С Галочкой Давыдовой он познакомился в доме отдыха. Она была философиней, окончила филфак МГУ и работала сейчас в Институте философии Академии наук. Они оказались за одним столиком. Знакомство продолжилось в Москве. Они назначали друг другу свидания, холили в кино. Однажды она пригласила его домой. Жила она в маленькой комнатушке, в коммуналке на Садово-Кудринской как раз против того места, где Аннушка разлила масло, и трамваем отрезало голову бедному Берлаге. Однажды они попали на «Физиков» Дюренмата, после чего его акции как-то явно возросли. Впрочем, они оба были взволнованы этим произведением и страшной силой воображения, которую может иметь истинный и искренний писатель. Дома она поила его кофе, тогда он еще был до смешного дешевым, из маленьких интеллигентских чашечек. Они были молоды, беседовали о философии, о Гегеле, в то время именно им на нем она пыталась улучшить свое благосостояние, о Сартре, на котором улучшить благосостояние было нельзя, Камю, они находили общие темы, им было интересно вдвоем, кое-что он читал, например, Богданова, которого он очень высоко ставил как прекраснейшего натурфилософа, одновременно издеваясь над «Материализмом и эмпириокритицизмом», считая сей опус пародией на философию, чем приводил ее в смущение.
— Галочка, — горячился он, — разве это ж философия — Вот он приводит высказывание, к примеру, Пуанкаре, а следом — Маркса и говорит, это Марксу противоречит. Но что из этого следует — Для него все. Но ведь не на Марксе надо проверять справедливость мысли или наблюдения, а на жизни, опыте, на практике. А иначе это проституция, а не философия.
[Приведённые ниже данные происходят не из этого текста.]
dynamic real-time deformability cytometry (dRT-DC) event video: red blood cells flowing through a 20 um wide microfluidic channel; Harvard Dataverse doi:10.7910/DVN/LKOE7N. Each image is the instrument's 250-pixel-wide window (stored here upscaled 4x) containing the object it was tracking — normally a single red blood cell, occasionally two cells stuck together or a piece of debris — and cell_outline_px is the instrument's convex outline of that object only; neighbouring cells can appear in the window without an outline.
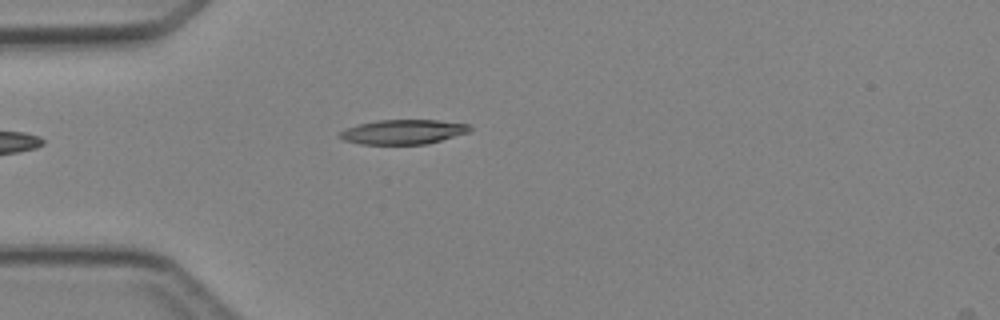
{"species": "Egyptian fruit bat (a non-hibernating species)", "species_latin": "Rousettus aegyptiacus", "temperature_condition": "cold", "stored_images_in_passage": 3, "camera_frame_rate_fps": 3000, "um_per_image_px": 0.085, "animal": {"sex": "female"}, "frame": {"image": 1, "passage_image": 3, "time_ms": 2.333, "image_size_px": [1000, 320], "cell_outline_px": [[472, 128], [468, 132], [428, 144], [360, 144], [344, 140], [336, 136], [344, 128], [356, 124], [376, 120], [436, 120], [468, 124]], "centroid_in_image_um": [34.2, 11.21], "position_along_channel_um": 50.8, "area_um2": 18.73}}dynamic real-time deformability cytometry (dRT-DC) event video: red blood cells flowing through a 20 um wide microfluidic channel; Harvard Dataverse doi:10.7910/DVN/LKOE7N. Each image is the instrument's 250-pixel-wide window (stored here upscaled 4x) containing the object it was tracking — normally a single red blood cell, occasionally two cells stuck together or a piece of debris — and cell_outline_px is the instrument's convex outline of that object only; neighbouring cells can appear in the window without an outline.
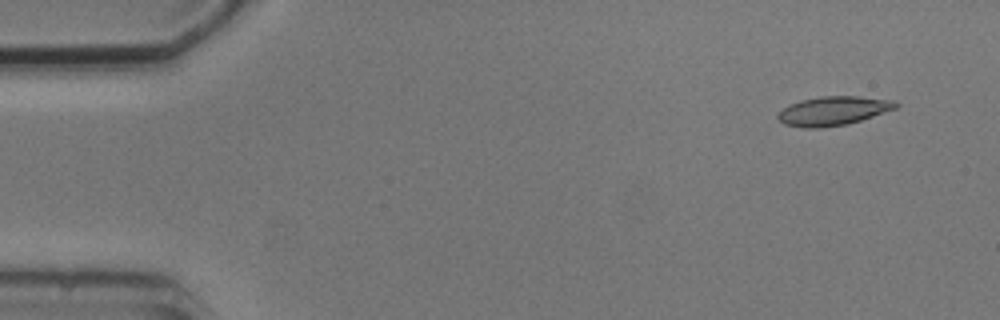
{"species": "common noctule bat (a hibernating species)", "species_latin": "Nyctalus noctula", "temperature_condition": "cold", "stored_images_in_passage": 4, "camera_frame_rate_fps": 3000, "um_per_image_px": 0.085, "animal": {"sex": "male", "body_mass_g": 20.5, "forearm_length_mm": 52.5}, "frame": {"image": 1, "passage_image": 1, "time_ms": 0.0, "image_size_px": [1000, 320], "cell_outline_px": [[900, 104], [896, 108], [848, 124], [820, 128], [804, 128], [784, 124], [776, 116], [784, 108], [800, 100], [820, 96], [860, 96], [896, 100]], "centroid_in_image_um": [70.85, 9.42], "position_along_channel_um": 14.2, "area_um2": 19.88}}
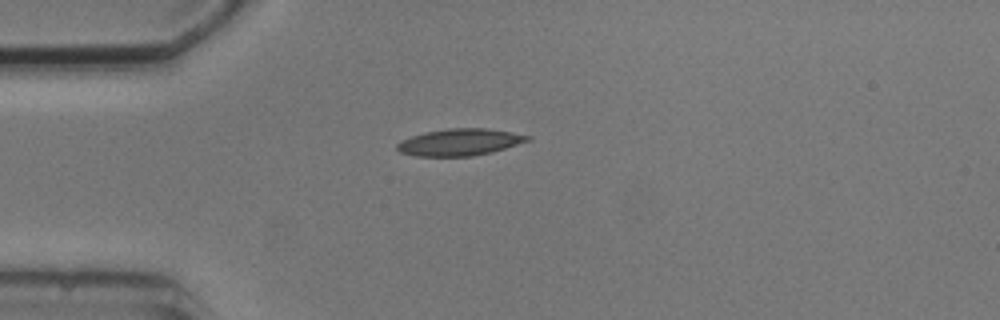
{"frame": {"image": 2, "passage_image": 4, "time_ms": 3.333, "image_size_px": [1000, 320], "cell_outline_px": [[532, 140], [492, 152], [472, 156], [416, 156], [400, 152], [396, 148], [396, 144], [400, 140], [424, 132], [448, 128], [484, 128], [512, 132], [532, 136]], "centroid_in_image_um": [39.09, 12.08], "position_along_channel_um": 45.9, "area_um2": 20.52}}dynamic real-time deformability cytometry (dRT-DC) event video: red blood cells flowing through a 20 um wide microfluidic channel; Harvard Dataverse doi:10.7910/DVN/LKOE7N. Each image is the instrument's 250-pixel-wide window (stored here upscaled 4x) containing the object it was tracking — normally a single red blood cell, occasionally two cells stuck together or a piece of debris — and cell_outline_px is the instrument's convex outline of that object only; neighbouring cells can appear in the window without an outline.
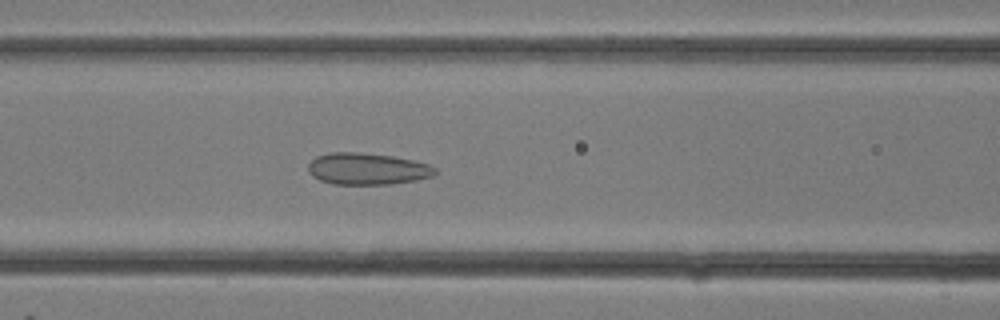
{"species": "common noctule bat (a hibernating species)", "species_latin": "Nyctalus noctula", "temperature_condition": "room temperature", "stored_images_in_passage": 15, "camera_frame_rate_fps": 3000, "um_per_image_px": 0.085, "animal": {"sex": "female"}, "frame": {"image": 1, "passage_image": 13, "time_ms": 4.0, "image_size_px": [1000, 320], "cell_outline_px": [[436, 172], [432, 176], [416, 180], [392, 184], [332, 184], [320, 180], [312, 176], [308, 172], [308, 164], [316, 156], [332, 152], [356, 152], [392, 156], [412, 160], [428, 164], [436, 168]], "centroid_in_image_um": [31.19, 14.35], "position_along_channel_um": 135.4, "area_um2": 23.41}}
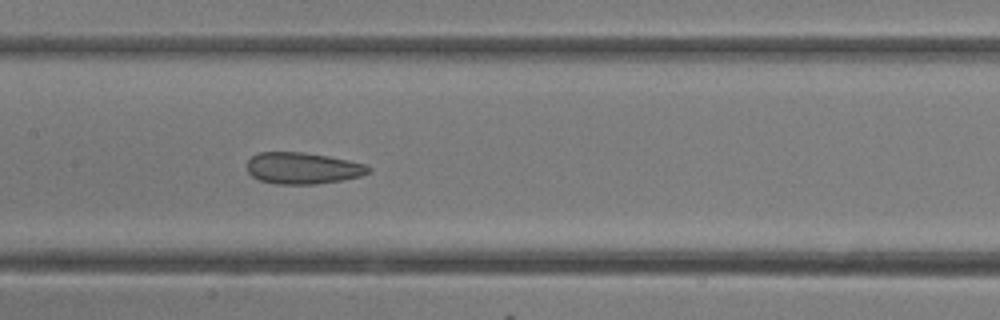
{"frame": {"image": 2, "passage_image": 15, "time_ms": 4.667, "image_size_px": [1000, 320], "cell_outline_px": [[372, 172], [360, 176], [340, 180], [316, 184], [276, 184], [260, 180], [252, 176], [248, 172], [248, 160], [252, 156], [260, 152], [304, 152], [328, 156], [348, 160], [364, 164], [372, 168]], "centroid_in_image_um": [25.75, 14.29], "position_along_channel_um": 181.7, "area_um2": 22.25}}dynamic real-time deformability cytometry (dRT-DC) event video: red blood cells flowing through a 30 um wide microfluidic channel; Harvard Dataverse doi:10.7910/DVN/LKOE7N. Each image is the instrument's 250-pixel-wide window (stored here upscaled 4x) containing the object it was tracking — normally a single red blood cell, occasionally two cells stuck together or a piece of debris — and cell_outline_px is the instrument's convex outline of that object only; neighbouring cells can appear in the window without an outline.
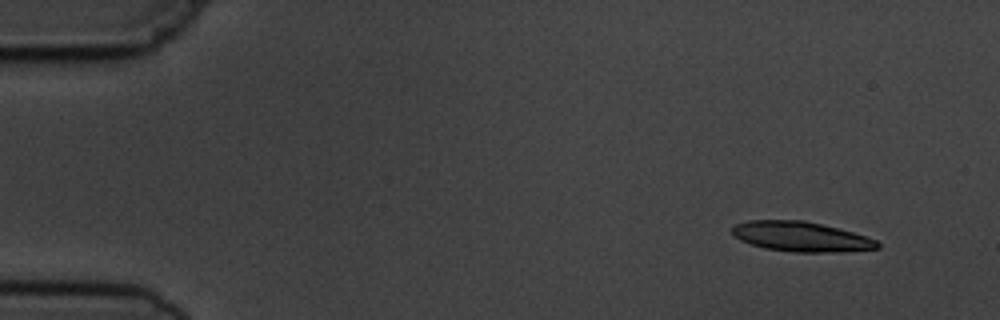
{"species": "common noctule bat (a hibernating species)", "species_latin": "Nyctalus noctula", "temperature_condition": "cold", "stored_images_in_passage": 10, "segment_of_instrument_passage": [1, 2], "camera_frame_rate_fps": 3000, "um_per_image_px": 0.085, "animal": {"sex": "male", "body_mass_g": 19.5, "forearm_length_mm": 54.6}, "frame": {"image": 1, "passage_image": 1, "time_ms": 0.0, "image_size_px": [1000, 320], "cell_outline_px": [[880, 248], [844, 252], [796, 252], [764, 248], [740, 240], [732, 232], [732, 228], [736, 224], [748, 220], [804, 220], [852, 232], [876, 240], [880, 244]], "centroid_in_image_um": [68.09, 20.12], "position_along_channel_um": 16.9, "area_um2": 25.09}}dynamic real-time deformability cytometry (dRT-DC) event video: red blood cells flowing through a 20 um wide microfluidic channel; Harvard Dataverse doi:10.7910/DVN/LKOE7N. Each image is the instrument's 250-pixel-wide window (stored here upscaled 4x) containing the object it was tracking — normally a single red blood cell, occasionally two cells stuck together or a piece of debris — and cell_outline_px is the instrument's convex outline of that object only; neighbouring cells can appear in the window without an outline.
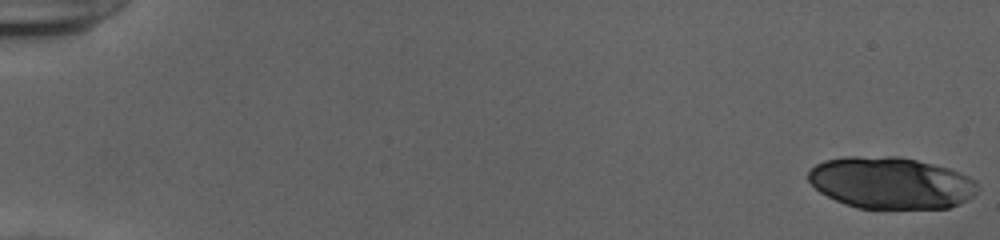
{"species": "human", "species_latin": "Homo sapiens", "temperature_condition": "cold", "stored_images_in_passage": 53, "segment_of_instrument_passage": [1, 2], "camera_frame_rate_fps": 3000, "um_per_image_px": 0.085, "donor": {"sex": "female"}, "frame": {"image": 1, "passage_image": 1, "time_ms": 0.0, "image_size_px": [1000, 240], "cell_outline_px": [[976, 192], [968, 200], [960, 204], [948, 208], [860, 208], [836, 200], [820, 192], [808, 180], [808, 172], [816, 164], [824, 160], [844, 156], [896, 156], [916, 160], [948, 168], [960, 172], [976, 180]], "centroid_in_image_um": [75.73, 15.53], "position_along_channel_um": 9.3, "area_um2": 50.92}}
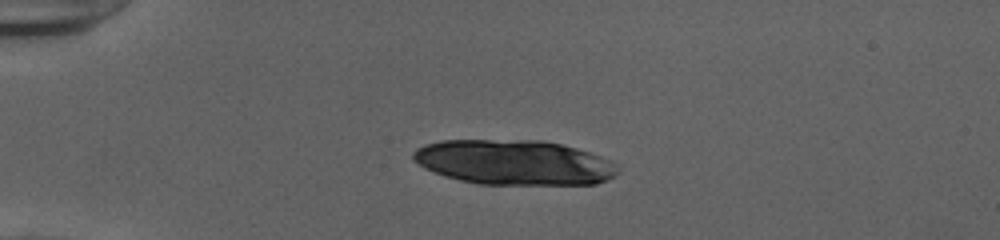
{"frame": {"image": 2, "passage_image": 14, "time_ms": 4.333, "image_size_px": [1000, 240], "cell_outline_px": [[620, 168], [616, 176], [608, 180], [596, 184], [480, 184], [460, 180], [444, 176], [424, 168], [412, 160], [412, 152], [416, 148], [424, 144], [440, 140], [540, 140], [560, 144], [576, 148], [612, 160], [620, 164]], "centroid_in_image_um": [43.71, 13.8], "position_along_channel_um": 41.3, "area_um2": 54.04}}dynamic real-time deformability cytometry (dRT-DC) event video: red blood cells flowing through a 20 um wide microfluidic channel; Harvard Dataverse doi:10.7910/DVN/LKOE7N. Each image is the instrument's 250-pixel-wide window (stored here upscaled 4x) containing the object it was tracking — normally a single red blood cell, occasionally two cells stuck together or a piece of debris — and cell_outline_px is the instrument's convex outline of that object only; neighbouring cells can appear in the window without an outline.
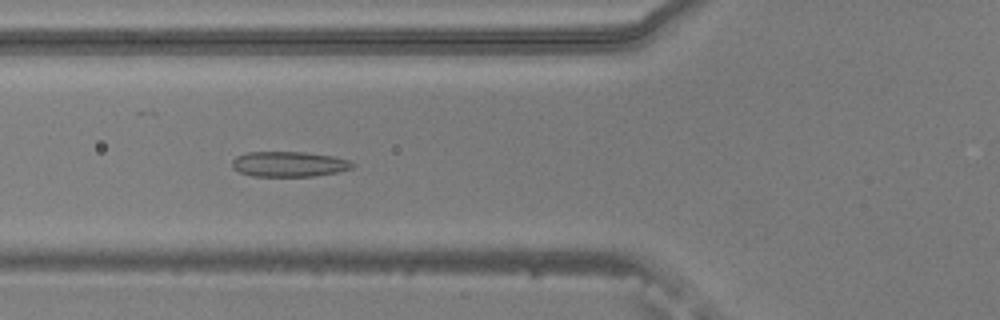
{"species": "common noctule bat (a hibernating species)", "species_latin": "Nyctalus noctula", "temperature_condition": "warm", "stored_images_in_passage": 49, "camera_frame_rate_fps": 3000, "um_per_image_px": 0.085, "animal": {"sex": "male", "body_mass_g": 20.5, "forearm_length_mm": 52.5}, "frame": {"image": 1, "passage_image": 16, "time_ms": 5.0, "image_size_px": [1000, 320], "cell_outline_px": [[352, 168], [336, 172], [312, 176], [252, 176], [240, 172], [232, 168], [232, 160], [236, 156], [248, 152], [304, 152], [332, 156], [348, 160], [352, 164]], "centroid_in_image_um": [24.5, 13.95], "position_along_channel_um": 101.3, "area_um2": 17.51}}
Но больше все-таки он домысливал, по крупинкам, по случайным обрывкам, как Кювье по косточке, это он умел, ибо любил мыслить, хотя, впрочем, в то время это были абсолютно бесплодные мысли, они постоянно приходили, он их прокручивал, что-то решал для себя, но затем это уходило и терялось в извивах памяти и, казалось, навсегда. Записывать хоть что-нибудь — в то время у него даже мысли такой не было, не казалось ему, что в его мыслях может содержаться нечто интересное для других, ему казалось, что все это вполне обычная человеческая мыслительная деятельность как форма жизненного существования, ибо «я мыслю
значит, существую», но, по-видимому, верно и обратное «я существую, эрго, я мыслю». Мысль, что в его мыслях может содержаться нечто более ценное, чем аргументы для бесконечных студенческих споров, как-то не приходила ему в голову. Это был инкубационный период. Но с Галочкой его мысли могли свободно изливаться, наталкиваясь либо на понимание и согласие, либо на отталкивание, но также с пониманием, ее мир философии, правда, достаточно замшелый, как это он установил достаточно быстро, впрочем, как и вся «передовая» социалистическая философия того времени, был все-таки интересен ему хотя бы даже в информационном плане. С нею он не испытывал тяжести общения, как почти со всеми девицами ранее, Она уже побывала замужем, ее бывший муж был видным педагогом, восходящим светилом, его ультрареволюционные программы, по которым дети уже в третьем классе писали символ «икс», уже начинали внедряться в школах. У нее была дочка, которая, правда, в основном жила у ее родителей. Галочка была на пару лет его старше, но в чем-то он ощущал себя старше и опытней ее.
Ему было с ней приятно и радостно встречаться. И ему казалось, что и ей было искренне радостно с ним. Они обычно совершали длинные круги по бульварам, потом шли на Патриаршие пруды, переходили место, где Аннушка разлила масло, и заходили к ней через внутренний дворик, где у подъезда сидели неизменные старушки, которые каждый раз сканировали их взглядами, как электронными лучами, от которых она буквально съеживалась, и постоянно жаловалась ему. Он смеялся и утешал. Они ходили бульварами и говорили, говорили, спорили, смеялись, шутили. Он даже шутил.